Василий Владимирский - Повелители сумерек
— Если я не брал с Жанны денег, это еще не значит, что она жила здесь бесплатно, — спокойно возразил тихий голос. — Мы сразу договорились, что она будет помогать мне…
— В чем? — перебила молодая и наглая. — Постельку по ночам согревать?
— …ухаживать за моей больной матерью, — невозмутимо продолжал мужчина. — Это очень нелегкое занятие, уверяю вас, и оно, безусловно, стоит тех денег, которые я мог бы получить от сдачи внаем одной комнаты…

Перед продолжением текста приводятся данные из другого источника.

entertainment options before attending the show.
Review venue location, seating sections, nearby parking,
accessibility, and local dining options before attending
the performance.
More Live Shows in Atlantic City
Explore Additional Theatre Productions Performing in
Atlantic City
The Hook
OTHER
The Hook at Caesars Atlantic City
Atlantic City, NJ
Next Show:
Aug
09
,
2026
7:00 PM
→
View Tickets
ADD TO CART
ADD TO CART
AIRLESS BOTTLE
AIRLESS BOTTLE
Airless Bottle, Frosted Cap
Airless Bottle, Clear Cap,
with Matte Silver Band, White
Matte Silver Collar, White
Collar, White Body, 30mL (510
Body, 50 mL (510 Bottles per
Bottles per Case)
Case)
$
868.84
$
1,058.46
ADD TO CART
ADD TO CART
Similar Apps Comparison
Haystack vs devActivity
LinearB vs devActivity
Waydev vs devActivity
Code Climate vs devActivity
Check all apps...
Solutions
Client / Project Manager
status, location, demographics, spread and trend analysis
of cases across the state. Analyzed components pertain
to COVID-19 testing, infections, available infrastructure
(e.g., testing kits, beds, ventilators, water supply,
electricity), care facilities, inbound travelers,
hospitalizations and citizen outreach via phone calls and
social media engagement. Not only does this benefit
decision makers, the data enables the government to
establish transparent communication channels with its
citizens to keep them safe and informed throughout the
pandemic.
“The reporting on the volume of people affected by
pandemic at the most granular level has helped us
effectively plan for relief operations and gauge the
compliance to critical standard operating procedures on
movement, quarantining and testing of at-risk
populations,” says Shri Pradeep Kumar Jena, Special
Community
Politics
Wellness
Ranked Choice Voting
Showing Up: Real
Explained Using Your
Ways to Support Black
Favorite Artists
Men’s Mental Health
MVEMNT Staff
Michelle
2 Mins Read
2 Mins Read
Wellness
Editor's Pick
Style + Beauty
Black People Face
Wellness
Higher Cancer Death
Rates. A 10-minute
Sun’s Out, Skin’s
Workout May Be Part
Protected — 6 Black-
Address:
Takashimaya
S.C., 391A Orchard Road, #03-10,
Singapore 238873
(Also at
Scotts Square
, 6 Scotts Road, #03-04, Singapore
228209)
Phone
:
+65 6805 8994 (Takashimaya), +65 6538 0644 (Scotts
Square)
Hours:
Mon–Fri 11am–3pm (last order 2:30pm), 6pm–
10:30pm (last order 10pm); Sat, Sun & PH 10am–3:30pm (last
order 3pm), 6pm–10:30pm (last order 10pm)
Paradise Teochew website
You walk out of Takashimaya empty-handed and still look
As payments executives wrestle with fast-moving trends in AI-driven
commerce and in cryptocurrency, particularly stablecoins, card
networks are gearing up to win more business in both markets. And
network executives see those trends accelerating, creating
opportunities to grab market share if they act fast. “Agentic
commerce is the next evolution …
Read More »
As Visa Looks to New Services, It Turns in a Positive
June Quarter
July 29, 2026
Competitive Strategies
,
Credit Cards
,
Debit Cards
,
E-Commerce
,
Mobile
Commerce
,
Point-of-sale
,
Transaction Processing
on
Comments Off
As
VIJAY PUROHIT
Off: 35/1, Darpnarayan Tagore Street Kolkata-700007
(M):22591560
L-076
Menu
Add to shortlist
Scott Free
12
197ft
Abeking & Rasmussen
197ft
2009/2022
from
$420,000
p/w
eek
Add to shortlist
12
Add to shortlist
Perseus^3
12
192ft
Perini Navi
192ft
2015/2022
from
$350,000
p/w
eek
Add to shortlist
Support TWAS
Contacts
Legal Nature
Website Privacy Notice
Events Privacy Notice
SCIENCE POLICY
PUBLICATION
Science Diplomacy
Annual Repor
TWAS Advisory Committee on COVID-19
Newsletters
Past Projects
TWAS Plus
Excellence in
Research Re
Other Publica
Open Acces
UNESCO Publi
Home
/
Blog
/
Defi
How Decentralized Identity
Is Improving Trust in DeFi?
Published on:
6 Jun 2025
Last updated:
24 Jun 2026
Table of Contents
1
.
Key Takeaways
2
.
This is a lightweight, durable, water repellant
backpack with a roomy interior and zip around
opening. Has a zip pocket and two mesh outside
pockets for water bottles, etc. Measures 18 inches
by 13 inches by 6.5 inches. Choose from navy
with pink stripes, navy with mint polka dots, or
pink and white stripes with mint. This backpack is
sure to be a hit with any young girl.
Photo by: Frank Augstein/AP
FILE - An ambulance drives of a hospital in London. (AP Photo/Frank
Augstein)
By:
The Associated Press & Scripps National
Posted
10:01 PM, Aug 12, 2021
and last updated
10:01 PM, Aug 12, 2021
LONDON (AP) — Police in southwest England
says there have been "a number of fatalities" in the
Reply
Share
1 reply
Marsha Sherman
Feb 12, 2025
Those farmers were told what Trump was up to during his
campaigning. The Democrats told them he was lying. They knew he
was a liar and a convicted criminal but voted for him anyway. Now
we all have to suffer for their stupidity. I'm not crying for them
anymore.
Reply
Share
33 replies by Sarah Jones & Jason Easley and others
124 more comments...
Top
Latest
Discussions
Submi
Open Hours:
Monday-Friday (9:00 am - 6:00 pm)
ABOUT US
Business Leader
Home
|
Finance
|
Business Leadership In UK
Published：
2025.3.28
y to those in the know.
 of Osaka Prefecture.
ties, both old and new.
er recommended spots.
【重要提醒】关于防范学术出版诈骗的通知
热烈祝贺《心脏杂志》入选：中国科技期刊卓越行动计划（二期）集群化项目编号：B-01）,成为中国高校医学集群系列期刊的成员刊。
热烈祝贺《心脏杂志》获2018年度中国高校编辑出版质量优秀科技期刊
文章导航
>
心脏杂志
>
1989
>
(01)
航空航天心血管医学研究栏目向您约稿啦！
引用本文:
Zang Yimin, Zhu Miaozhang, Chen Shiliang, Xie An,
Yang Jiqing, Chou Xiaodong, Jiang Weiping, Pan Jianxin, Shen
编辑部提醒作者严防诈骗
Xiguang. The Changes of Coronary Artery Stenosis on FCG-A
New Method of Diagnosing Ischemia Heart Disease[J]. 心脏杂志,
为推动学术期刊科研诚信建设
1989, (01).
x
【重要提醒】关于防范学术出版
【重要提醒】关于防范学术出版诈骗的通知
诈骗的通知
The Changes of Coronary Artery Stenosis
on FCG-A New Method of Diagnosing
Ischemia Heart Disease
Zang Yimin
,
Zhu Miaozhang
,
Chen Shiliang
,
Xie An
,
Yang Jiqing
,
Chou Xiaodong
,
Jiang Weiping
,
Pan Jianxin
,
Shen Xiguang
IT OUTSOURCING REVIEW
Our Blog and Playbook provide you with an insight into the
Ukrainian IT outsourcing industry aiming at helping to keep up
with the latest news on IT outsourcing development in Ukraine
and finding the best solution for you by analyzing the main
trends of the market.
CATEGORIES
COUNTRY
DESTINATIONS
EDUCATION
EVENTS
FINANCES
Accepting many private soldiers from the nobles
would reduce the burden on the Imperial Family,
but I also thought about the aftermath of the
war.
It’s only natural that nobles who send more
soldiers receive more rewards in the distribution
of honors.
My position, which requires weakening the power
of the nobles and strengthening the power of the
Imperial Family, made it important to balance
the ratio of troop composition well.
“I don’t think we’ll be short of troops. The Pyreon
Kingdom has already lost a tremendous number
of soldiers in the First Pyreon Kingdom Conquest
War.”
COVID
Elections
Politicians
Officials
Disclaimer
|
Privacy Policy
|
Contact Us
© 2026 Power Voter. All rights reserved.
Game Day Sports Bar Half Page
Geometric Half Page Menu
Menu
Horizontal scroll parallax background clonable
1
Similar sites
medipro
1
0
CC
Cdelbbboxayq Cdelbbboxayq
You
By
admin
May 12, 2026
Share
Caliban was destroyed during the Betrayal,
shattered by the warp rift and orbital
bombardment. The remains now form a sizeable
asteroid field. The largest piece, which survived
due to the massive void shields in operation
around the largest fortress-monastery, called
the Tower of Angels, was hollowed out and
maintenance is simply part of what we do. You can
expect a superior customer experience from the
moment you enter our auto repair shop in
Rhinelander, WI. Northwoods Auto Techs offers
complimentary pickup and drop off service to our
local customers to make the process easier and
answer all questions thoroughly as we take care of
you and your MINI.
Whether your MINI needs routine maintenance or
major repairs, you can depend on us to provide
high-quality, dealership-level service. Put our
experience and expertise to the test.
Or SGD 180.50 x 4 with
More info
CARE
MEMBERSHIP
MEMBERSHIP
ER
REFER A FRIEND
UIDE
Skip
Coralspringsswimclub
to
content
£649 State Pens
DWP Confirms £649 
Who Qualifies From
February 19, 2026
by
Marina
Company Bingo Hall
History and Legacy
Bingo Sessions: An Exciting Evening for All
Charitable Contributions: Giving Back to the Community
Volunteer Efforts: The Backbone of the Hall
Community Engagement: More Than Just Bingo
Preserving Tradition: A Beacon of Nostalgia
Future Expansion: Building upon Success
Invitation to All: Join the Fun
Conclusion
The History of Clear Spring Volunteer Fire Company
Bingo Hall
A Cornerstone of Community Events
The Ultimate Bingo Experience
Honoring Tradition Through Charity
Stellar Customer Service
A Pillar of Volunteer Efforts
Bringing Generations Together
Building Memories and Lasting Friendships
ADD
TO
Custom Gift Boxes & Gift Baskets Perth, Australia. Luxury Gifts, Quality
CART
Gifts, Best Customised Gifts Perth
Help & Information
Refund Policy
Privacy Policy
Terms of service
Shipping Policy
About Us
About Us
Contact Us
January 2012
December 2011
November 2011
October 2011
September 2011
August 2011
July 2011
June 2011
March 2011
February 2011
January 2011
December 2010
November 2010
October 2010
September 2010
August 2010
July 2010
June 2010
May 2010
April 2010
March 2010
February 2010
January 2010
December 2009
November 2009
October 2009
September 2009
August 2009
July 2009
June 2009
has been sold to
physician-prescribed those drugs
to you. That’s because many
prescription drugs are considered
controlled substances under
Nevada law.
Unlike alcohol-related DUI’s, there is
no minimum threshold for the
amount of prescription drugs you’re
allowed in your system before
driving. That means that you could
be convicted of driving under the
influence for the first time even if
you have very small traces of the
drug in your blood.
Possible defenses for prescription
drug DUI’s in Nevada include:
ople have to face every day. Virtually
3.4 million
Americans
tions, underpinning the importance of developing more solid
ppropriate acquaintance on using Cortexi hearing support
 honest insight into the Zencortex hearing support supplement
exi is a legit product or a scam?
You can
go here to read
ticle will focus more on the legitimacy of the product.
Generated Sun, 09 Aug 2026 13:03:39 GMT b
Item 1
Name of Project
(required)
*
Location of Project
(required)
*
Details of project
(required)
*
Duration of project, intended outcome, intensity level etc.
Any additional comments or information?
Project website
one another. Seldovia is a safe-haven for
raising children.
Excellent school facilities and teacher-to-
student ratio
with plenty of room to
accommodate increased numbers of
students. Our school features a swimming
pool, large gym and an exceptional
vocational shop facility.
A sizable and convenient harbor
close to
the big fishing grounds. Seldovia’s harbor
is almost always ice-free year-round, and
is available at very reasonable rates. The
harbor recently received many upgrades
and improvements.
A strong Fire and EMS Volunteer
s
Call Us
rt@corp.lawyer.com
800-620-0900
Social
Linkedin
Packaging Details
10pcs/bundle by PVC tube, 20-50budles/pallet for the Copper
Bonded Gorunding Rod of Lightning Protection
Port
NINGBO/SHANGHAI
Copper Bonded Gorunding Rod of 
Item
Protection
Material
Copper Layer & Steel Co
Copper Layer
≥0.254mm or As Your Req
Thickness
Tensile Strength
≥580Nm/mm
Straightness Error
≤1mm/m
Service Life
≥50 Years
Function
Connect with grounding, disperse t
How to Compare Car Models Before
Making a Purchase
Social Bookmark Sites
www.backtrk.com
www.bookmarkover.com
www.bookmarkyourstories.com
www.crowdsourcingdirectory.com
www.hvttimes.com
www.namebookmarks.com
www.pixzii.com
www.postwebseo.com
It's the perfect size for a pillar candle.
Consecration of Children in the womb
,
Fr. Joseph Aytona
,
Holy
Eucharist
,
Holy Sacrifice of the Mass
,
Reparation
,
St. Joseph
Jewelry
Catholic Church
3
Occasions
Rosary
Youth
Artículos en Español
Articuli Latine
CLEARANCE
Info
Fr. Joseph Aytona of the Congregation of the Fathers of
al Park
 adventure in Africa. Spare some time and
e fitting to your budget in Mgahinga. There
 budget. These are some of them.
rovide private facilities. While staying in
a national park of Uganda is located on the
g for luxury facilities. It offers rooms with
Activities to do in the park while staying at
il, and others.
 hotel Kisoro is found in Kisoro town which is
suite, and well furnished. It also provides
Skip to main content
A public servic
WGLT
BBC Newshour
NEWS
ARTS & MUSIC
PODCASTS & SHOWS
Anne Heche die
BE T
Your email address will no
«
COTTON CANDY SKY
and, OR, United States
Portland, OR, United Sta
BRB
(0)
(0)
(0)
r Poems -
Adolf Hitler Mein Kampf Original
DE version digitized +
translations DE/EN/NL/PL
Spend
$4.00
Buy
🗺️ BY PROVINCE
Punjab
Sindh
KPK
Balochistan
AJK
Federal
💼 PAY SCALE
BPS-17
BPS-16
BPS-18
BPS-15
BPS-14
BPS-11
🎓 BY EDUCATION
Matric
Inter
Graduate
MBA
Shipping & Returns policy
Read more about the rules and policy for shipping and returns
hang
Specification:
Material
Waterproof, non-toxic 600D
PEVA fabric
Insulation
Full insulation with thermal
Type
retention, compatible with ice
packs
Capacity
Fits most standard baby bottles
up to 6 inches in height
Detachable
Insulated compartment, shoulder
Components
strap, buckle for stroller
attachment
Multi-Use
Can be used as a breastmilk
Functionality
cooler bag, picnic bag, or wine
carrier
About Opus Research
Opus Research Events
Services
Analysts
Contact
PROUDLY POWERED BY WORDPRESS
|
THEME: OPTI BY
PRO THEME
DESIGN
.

— Что ж она мне про твою мать ничего не рассказывала? — ехидно поинтересовалась молодая, — Всеми секретами делилась, а про то, как за больной ухаживает, — ни слова?
— Это входило в наш договор, — терпеливо объяснил тихий голос. — Жанна не должна была никого сюда приводить. Не должна была никому рассказывать о том, что здесь делает…
— Почему, интересно знать?
— А вам не кажется, что каждый человек имеет право на свою частную жизнь? Предположим, мне не хочется, чтобы окружающим было известно, в каком состоянии находится моя мать. Она действительно очень тяжело больна, и обслуживать ее тяжело. Скажу откровенно: я думаю, Жанна уехала, потому что не выдержала свалившегося ей на плечи бремени. Мне она ничего не объяснила. Просто собрала вещи и уехала, пока я спал. Вы, разумеется, можете обратиться в милицию — я думаю, вы просто обязаны это сделать, хотя я надеюсь, что с вашей дочерью не случилось ничего страшного…
Голос вдруг растянулся, поплыл, слова стали слышны нечетко.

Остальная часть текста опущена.